What does our worship say about what God did for us? Do we sing like those who have been redeemed eternally from the wrath of God? Like those who have been seated with Christ in heavenly places? Like those who are grateful to have every sin wiped away? Do we rejoice like those who have the king of the universe living inside them?
We should worship God expressively, not for a show or to impress others, but as a way of saying to him how much we love him. That we consider him to be infinitely great and glorious and majestic. That we consider him to be praiseworthy.
Worship is primarily an issue of the heart. So someone could worship God wholeheartedly and not show it on the outside. But I like what I once heard John Piper say – worship begins in the heart but should not stay there. It should be expressed.
Our glad hearts should overflow with thanks for all God did for us in Christ. Hey, Jesus DIED for us. He was tortured, spit on, mocked, pierced, so that we could be enjoy God for ever and ever. Essentially, Jesus went to hell so that we don’t have to. Isn’t that worth getting excited about?
We should worship like rich people! Because we are. We’ve been given every spiritual blessing in Christ! We should sing with more enthusiasm than if we just found out we won the lottery.

[SUPPLIED RECORDS]
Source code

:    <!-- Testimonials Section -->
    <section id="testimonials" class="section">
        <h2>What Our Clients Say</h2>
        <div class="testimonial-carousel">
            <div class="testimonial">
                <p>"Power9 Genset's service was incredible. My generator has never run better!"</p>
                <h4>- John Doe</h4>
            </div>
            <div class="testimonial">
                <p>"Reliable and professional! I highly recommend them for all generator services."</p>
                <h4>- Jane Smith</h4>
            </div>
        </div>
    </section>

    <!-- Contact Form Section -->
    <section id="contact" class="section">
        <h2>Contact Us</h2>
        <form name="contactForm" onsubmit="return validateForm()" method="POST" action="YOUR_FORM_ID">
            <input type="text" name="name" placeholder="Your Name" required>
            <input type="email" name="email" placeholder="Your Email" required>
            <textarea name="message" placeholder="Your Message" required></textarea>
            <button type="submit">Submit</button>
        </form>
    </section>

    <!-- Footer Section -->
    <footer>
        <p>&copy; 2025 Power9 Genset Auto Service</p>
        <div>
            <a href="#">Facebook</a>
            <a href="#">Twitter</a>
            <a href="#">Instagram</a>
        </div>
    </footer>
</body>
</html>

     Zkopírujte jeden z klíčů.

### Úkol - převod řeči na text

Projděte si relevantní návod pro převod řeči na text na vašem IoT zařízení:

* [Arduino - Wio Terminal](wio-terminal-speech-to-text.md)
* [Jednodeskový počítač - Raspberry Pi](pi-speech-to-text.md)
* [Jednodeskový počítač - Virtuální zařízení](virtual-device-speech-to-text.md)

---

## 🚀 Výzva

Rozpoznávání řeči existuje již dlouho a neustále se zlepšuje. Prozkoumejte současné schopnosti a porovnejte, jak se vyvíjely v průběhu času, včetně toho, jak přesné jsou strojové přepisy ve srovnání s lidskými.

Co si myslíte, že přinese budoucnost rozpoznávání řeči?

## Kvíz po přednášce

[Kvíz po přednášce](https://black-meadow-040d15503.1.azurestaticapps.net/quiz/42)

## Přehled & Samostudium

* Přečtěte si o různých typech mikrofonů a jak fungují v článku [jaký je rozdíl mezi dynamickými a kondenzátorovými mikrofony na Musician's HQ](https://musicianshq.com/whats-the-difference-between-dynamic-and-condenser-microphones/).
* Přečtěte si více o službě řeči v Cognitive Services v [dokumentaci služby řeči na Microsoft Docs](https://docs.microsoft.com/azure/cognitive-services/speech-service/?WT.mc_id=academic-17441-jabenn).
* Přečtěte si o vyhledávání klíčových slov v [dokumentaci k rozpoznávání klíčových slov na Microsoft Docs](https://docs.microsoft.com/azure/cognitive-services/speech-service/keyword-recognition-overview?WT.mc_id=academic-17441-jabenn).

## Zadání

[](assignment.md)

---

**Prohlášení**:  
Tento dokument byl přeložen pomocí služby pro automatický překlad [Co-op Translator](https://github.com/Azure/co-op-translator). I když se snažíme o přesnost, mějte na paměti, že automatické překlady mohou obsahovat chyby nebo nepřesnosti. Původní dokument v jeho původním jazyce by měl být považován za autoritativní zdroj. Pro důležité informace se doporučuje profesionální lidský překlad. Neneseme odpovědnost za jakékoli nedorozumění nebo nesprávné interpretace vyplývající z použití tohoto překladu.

[TASK INSTRUCTIONS] Extend the piece about worshiping God with expressive joy, carrying it on from its final sentence.

[WRITTEN RESPONSE]
We should sing like those who know God is working all things for good in our lives. Like those who are being transformed into the very image of Christ. Like those who will worship around the throne for eternity.
God has designed us to express delight in things excellent and beautiful. We gush when we see a glorious sunset. We clap and shout at Coldplay concerts and Steeler games (well, maybe not if you’re a Cleveland Browns fan). We give standing ovations for outstanding accomplishments. Our cheers show what we think of that diving catch or that guitar solo.
Again, our worship isn’t some kind of performance we put on for others. Our worship is for God. But it says something about what we think about him.
This Sunday let’s show God what we think of him and sing the roofs off our church buildings.